Alberto detuvo el vehículo donde ella le dijo. A menos de un metro tenían una farola que les iluminaba de lleno. Se miraron y ocurrió algo extraño en los ojos de ambos. Fue como sin proponérselo ellos se penetraron muy hondo. Conchi dijo entonces con voz temblorosa:

—Me gustas mucho Alberto. Hay sinceridad y nobleza en tu mirada y en tu comportamiento. Si quieres subir conmigo a mi casa y pasar algunos minutos íntimos conmigo no te cobraré nada. ¿Te animas?

Encerraba tanta generosidad el ofrecimiento de la joven que Alberto, conmovido y también atraído por los encantos de ella, estuvo a punto de aceptar. No lo hizo porque jamás había cometido un acto irreflexivo.

—Muchas gracias, pero será mejor para los dos que siga mi camino.

—Para mí no será mejor que sigas tu camino —dolida y sincera ella.

—Por favor, no te sientas despreciada—rogó él—. Eres hermosa y merecedora de ser amada. Pero algunas cosas merecen ser bien pensadas antes de hacerlas. Yo procuro siempre frenar mis impulsos.

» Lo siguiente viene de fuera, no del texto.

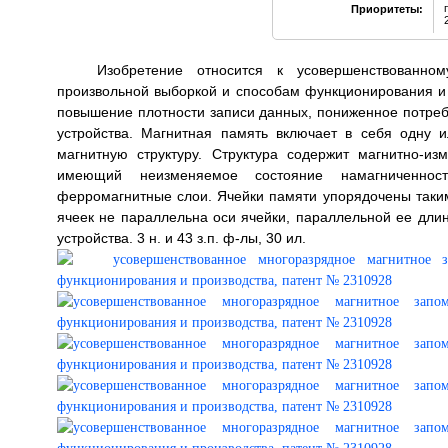
Приоритеты:
Изобретение относится к усовершенствованно
произвольной выборкой и способам функционирования и п
повышение плотности записи данных, пониженное потре
устройства. Магнитная память включает в себя одну 
магнитную структуру. Структура содержит магнитно-
имеющий неизменяемое состояние намагниченнос
ферромагнитные слои. Ячейки памяти упорядочены таким
ячеек не параллельна оси ячейки, параллельной ее дли
устройства. 3 н. и 43 з.п. ф-лы, 30 ил.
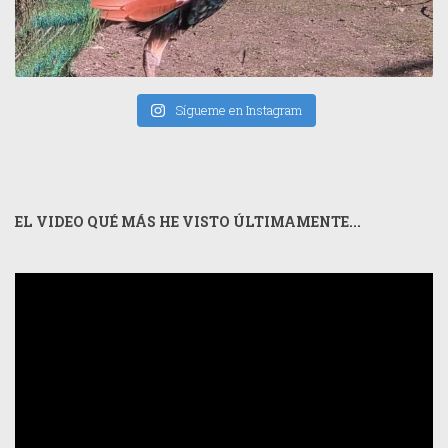
Sígueme en Instagram
EL VIDEO QUÉ MÁS HE VISTO ÚLTIMAMENTE...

—Comprendo —Conchi le entregó una tarjeta suya y añadió—: Si alguna vez necesitas consuelo para tus penas, acude a mí. Yo sé mucho sobre penas.

Ahogó un sollozo en su garganta. Él cogió la tarjeta. Quiso decir algo, pero un embrollo de sentimientos diferentes lo mantuvieron mudo.

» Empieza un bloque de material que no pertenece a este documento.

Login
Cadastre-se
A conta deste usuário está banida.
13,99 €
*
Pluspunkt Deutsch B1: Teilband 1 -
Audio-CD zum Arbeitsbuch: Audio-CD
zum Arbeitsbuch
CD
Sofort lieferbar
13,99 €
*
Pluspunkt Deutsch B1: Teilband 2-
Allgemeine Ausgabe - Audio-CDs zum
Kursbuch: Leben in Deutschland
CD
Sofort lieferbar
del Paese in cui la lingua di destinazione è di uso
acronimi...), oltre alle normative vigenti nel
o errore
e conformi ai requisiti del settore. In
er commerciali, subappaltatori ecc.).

Ella caminaba ya hacía una vieja puerta acristalada. Se movía con desgana, sin ilusión. Alberto pensó en sus últimas palabras y consideró que quien necesitaba mucho consuelo era ella. Quizás también lo necesitaba él. Cuando regresara a casa lo recibiría una mujer gruñona, faltona, con ganas siempre de empequeñecerlo. Y encima era una mujer estéril. Nunca le daría el hijo que él tanto ansiaba tener.

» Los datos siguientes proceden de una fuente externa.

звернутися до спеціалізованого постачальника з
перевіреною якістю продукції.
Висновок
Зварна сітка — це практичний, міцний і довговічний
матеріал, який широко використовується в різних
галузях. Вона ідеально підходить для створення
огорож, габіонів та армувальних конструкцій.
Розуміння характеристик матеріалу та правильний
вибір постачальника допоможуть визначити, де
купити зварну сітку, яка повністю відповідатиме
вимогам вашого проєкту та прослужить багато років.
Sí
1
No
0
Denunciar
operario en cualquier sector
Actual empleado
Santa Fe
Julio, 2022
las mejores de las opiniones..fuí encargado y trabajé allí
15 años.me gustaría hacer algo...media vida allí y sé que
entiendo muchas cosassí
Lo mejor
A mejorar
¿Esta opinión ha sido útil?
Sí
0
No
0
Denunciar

Colocó dentro de la guantera la tarjeta que le había entregado Conchi y decidió: Cuando terminase el trabajo que le habían encargado la llamaría. Sí, seguro que la llamaría y si ella repetía la invitación que le había hecho se acostaría con ella. Y después de haberlo hecho, el destino decidiría su futuro.

Puso la primera marcha y sin darse cuenta comenzó a cantar por lo bajo. Se sentía, misteriosamente, contento.